::: Information provided
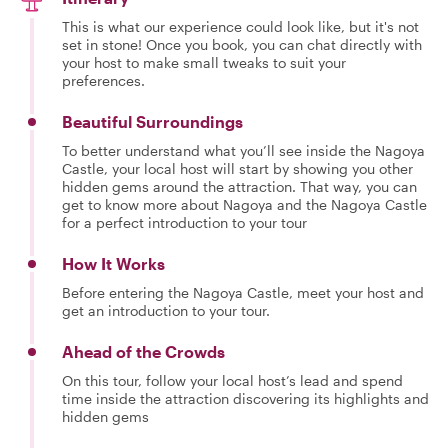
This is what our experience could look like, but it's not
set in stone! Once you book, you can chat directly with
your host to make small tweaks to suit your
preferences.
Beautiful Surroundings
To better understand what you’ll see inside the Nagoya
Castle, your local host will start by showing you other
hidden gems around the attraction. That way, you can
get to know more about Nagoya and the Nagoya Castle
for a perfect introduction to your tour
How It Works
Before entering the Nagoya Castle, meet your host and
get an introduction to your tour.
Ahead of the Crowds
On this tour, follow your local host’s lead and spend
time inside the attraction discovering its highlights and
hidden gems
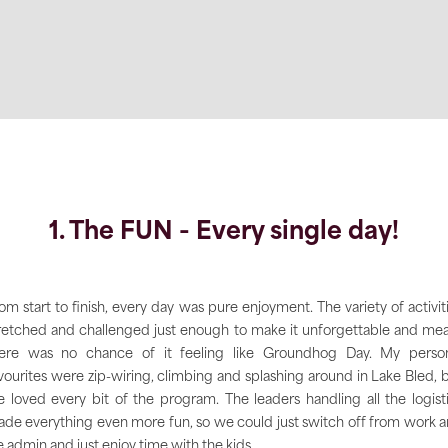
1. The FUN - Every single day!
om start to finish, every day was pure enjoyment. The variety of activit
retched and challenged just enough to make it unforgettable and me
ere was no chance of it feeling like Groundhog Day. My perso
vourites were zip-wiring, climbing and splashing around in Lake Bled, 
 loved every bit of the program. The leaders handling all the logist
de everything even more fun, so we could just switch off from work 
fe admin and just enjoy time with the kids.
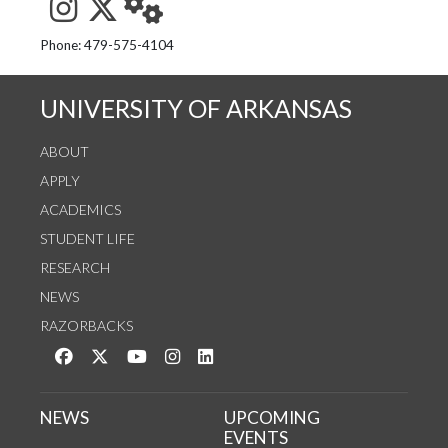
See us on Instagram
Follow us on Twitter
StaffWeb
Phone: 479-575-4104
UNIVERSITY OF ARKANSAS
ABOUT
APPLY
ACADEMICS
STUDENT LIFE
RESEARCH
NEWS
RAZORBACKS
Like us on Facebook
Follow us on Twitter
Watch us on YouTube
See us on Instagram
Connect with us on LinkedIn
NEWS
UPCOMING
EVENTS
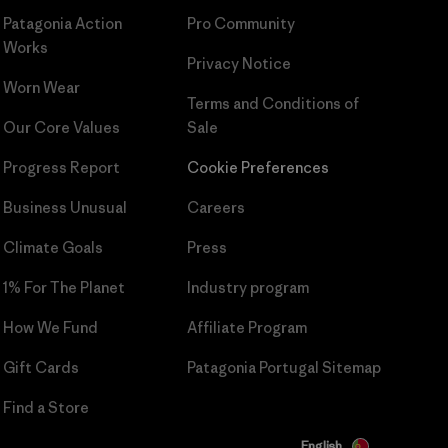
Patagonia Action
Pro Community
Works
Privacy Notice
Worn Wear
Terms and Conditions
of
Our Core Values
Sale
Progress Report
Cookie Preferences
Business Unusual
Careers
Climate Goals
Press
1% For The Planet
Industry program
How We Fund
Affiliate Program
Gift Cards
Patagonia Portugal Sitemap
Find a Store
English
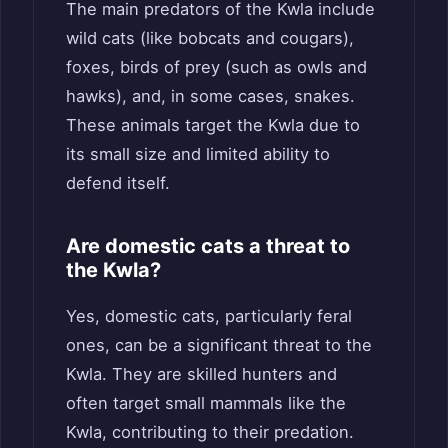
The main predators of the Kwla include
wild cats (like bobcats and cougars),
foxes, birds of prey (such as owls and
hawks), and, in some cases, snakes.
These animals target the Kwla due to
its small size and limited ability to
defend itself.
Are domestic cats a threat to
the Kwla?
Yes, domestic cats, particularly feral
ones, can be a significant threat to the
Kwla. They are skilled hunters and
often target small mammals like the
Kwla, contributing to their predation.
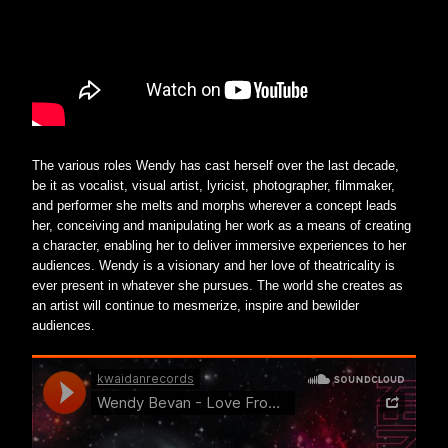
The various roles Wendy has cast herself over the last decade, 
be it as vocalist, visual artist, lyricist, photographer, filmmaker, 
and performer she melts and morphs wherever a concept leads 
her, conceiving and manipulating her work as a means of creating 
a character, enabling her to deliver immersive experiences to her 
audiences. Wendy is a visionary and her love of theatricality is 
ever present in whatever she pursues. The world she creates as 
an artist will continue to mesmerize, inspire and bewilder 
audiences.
::::::
> Goal of the exercise: Among the entries, find each line that includes the string "your" and copy it.

> Solution below:
your host to make small tweaks to suit your
Castle, your local host will start by showing you other
for a perfect introduction to your tour
Before entering the Nagoya Castle, meet your host and
get an introduction to your tour.
On this tour, follow your local host’s lead and spend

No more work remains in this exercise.